I mentioned above two recent studies that provide additional evidence into the benefits of HEMS. I’ll focus on the Dutch study from the European Journal of Emergency Medicine primarily. They included a consecutive cohort of trauma patients that either HEMS or land EMS responded. It’s not They used some fancy statistics to calculate lives saved due to HEMS response. It would have been nice to have a more detailed description about their setting as it would allow for more robust comparisons to other centres. It should be noted they had <5% penetrating trauma in their population. It’s unclear how this impacts the statistics but likely critically ill patients who suffered penetrating trauma should be transported to hospital quickly since operative management is likely to be required. They also intubated a large number of their patients when HEMS was on scene (58%). This number was quite surprising. In our setting, we would intubate <10%. Again, whether they have an standard operating procedure or set of criteria for intubation – it would have been good for some discussion about this.
They had fairly reasonable scene times as well. While I don’t think scene times are as important as sometimes they’re made to be especially when necessary interventions are being performed, they at least didn’t spend hours on scene! Interestingly, when we compare the EMS vs. HEMS pre-hospital time there was a 7min difference (42min vs 49min). This is almost entirely accounted for by the extra 7 min that HEMS spends on scene. The authors describe short transport times which suggests that if there truly is a HEMS survival advantage then this isn’t the result of faster transport.
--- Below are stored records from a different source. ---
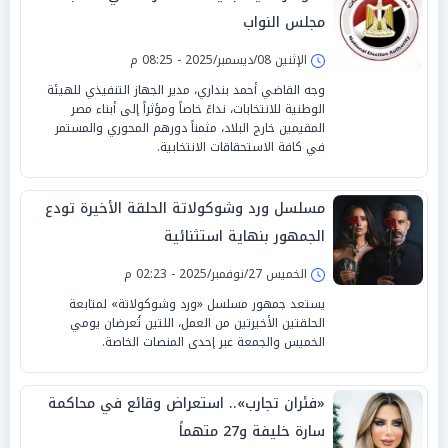
مجلس النواب
الإثنين 08/ديسمبر/2025 - 08:25 م
وجه القاضي أحمد بنداري، مدير الجهاز التنفيذي للهيئة
الوطنية للانتخابات، نداءً خاصاً ومؤثراً إلى أبناء مصر
المقيمين خارج البلاد، مثمناً دورهم المحوري والمستمر
في كافة الاستحقاقات الانتخابية.
مسلسل ورد وشوكولاتة الحلقة الأخيرة تودع
الجمهور بنهاية استثنائية
الخميس 27/نوفمبر/2025 - 02:23 م
يستعد جمهور مسلسل «ورد وشوكولاتة» لمتابعة
الحلقتين الأخيرتين من العمل، اللتين تُعرضان يومي
الخميس والجمعة عبر إحدى المنصات الخاصة.
«فئران تجارب».. استعراض وقائع في محاكمة
سارة خليفة و27 متهماً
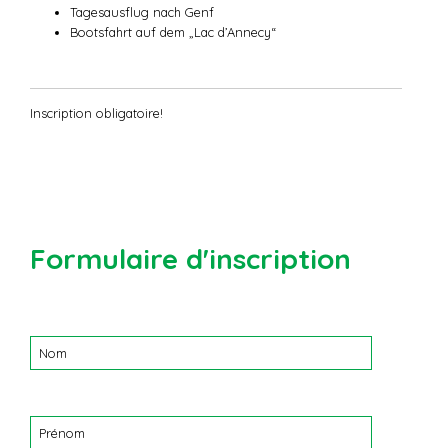
Tagesausflug nach Genf
Bootsfahrt auf dem „Lac d’Annecy“
Inscription obligatoire!
Formulaire d'inscription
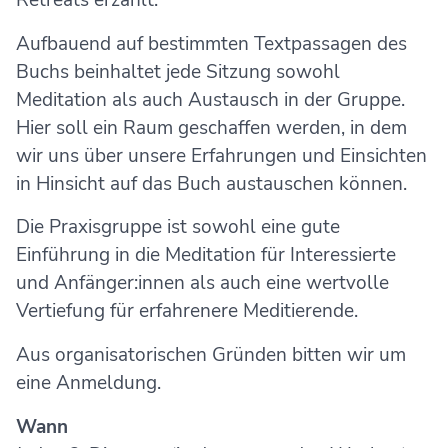
Aufbauend auf bestimmten Textpassagen des
Buchs beinhaltet jede Sitzung sowohl
Meditation als auch Austausch in der Gruppe.
Hier soll ein Raum geschaffen werden, in dem
wir uns über unsere Erfahrungen und Einsichten
in Hinsicht auf das Buch austauschen können.
Die Praxisgruppe ist sowohl eine gute
Einführung in die Meditation für Interessierte
und Anfänger:innen als auch eine wertvolle
Vertiefung für erfahrenere Meditierende.
Aus organisatorischen Gründen bitten wir um
eine Anmeldung.
Wann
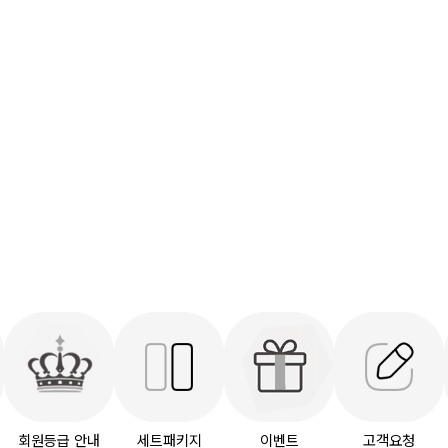
회원등급 안내
세트패키지
이벤트
고객요청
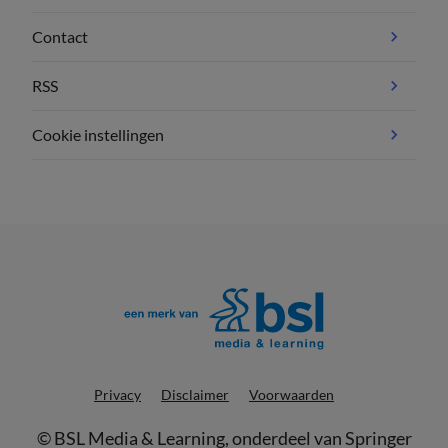
Contact
RSS
Cookie instellingen
Privacy
Disclaimer
Voorwaarden
©
BSL Media & Learning
, onderdeel van
Springer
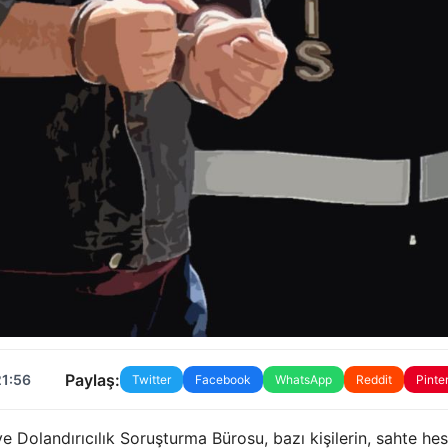
Paylaş:
21:56
Twitter
Facebook
WhatsApp
Reddit
Pinte
e Dolandırıcılık Soruşturma Bürosu, bazı kişilerin, sahte he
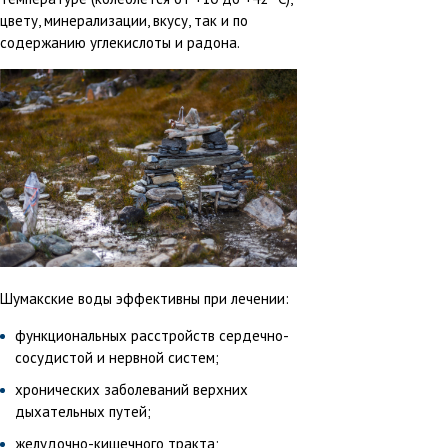
цвету, минерализации, вкусу, так и по
содержанию углекислоты и радона.
Шумакские воды эффективны при лечении:
функциональных расстройств сердечно-
сосудистой и нервной систем;
хронических заболеваний верхних
дыхательных путей;
желудочно-кишечного тракта;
In the U.S study, which has a very different EMS system, they found survival benefit among the most seriously injured trauma patients. I believe there weren’t physicians part of the U.S HEMS model but they probably had advanced care paramedics. Unfortunately the study doesn’t describe the system well. Nonetheless, again using some statistics to account for injury severity, HEMS in the U.S appears to benefit sick patients with altered physiology. It is challenging to interpret U.S data as there’s considerable heterogeneity and financial drivers for HEMS use.
Ultimately we need more prospective data that isn’t fraught with the challenges of using retrospective data – each of these above studies suffer from these limitations. However, there is an emerging trend that HEMS benefits severely injured patients and more importantly, this could be independent of the transport time benefits. This is growing evidence that HEMS is not just an expensive, fast taxi service. Instead, improved patient outcomes may be the result of better clinical expertise brought to the scene.